**課題の説明:**
ラ・ファヴォリータについての文章から、「ラ・ファヴォリータ・ドニゼッティが作ったグランドオペラがこれ」から「またファルサとよばれる一幕もののオペラなど種類も様々です。」までを、両端の語句も含めて一字一句そのまま書き写すこと。
──────── 読む文章
ラ・ファヴォリータ・ドニゼッティが作ったグランドオペラがこれ

今回はラ・ファヴォリータというオペラについて。

作曲はイタリアドニゼッティ

ドニゼッティの代表作といえば、愛の妙薬ランメルモールのルチアが有名ですが

ドニゼッティはとてもたくさんのオペラを作った人で、ブッファもあればシリアスな悲劇もあり、

またファルサとよばれる一幕もののオペラなど種類も様々です。

そしてラ・ファヴォリータのようなグランドオペラも作ったんですよね。

というわけでラ・ファボリータというオペラは、私なりに一言でいうならば、

ドニゼッティの中ではちょっとめずらしいグランドオペラ

って言うところかなと思っています。

ドニゼッティのグランドオペラ

グランドオペラっていうのは単に壮大なオペラっていう意味ではなくて(大儀にはそういう意味に使われることもありますが)

本来は19世紀のパリで流行していたオペラの形式と言った方が妥当だと思います。
────────────────
──────── データ行
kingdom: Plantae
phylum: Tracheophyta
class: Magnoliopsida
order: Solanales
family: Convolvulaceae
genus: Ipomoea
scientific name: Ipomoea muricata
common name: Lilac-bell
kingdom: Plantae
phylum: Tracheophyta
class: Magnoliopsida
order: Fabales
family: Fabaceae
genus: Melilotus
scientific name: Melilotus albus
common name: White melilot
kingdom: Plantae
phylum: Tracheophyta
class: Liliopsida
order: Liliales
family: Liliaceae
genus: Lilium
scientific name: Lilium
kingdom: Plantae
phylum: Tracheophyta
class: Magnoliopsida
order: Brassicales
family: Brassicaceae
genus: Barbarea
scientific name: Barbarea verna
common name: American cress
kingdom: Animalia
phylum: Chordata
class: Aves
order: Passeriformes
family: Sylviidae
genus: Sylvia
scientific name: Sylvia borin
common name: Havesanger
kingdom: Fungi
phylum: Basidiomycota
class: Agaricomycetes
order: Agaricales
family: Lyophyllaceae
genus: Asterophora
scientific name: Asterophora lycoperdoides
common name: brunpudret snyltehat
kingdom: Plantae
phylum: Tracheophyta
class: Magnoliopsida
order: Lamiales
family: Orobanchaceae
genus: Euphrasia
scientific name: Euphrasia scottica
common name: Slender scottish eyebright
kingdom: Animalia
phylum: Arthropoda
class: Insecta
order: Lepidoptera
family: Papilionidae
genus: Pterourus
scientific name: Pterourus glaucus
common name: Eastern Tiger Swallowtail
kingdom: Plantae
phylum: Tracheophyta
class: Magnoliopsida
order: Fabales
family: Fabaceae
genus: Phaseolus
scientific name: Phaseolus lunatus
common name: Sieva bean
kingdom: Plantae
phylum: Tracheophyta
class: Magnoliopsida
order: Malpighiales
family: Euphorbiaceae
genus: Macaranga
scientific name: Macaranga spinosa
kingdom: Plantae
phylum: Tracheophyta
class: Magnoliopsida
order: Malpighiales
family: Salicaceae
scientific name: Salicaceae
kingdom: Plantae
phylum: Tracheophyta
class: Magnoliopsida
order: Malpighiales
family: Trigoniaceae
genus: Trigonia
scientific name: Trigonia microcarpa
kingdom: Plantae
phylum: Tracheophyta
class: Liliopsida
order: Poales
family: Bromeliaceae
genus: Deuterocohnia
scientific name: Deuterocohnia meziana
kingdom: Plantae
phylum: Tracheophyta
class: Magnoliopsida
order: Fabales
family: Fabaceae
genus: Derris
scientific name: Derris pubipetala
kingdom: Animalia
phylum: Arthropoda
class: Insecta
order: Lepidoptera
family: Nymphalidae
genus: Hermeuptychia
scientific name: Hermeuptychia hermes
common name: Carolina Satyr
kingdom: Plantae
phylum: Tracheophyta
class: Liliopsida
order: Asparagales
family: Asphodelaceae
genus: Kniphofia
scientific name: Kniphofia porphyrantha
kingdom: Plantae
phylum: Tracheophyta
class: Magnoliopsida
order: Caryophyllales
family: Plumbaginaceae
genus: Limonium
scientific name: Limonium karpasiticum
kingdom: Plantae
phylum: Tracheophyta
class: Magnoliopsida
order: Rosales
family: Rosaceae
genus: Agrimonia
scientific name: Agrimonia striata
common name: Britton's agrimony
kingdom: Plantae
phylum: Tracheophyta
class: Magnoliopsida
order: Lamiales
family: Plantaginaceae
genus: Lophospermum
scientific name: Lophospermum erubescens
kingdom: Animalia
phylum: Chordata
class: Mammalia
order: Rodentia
────────────────
**この課題の解答:**
ラ・ファヴォリータ・ドニゼッティが作ったグランドオペラがこれ

今回はラ・ファヴォリータというオペラについて。

作曲はイタリアドニゼッティ

ドニゼッティの代表作といえば、愛の妙薬ランメルモールのルチアが有名ですが

ドニゼッティはとてもたくさんのオペラを作った人で、ブッファもあればシリアスな悲劇もあり、

またファルサとよばれる一幕もののオペラなど種類も様々です。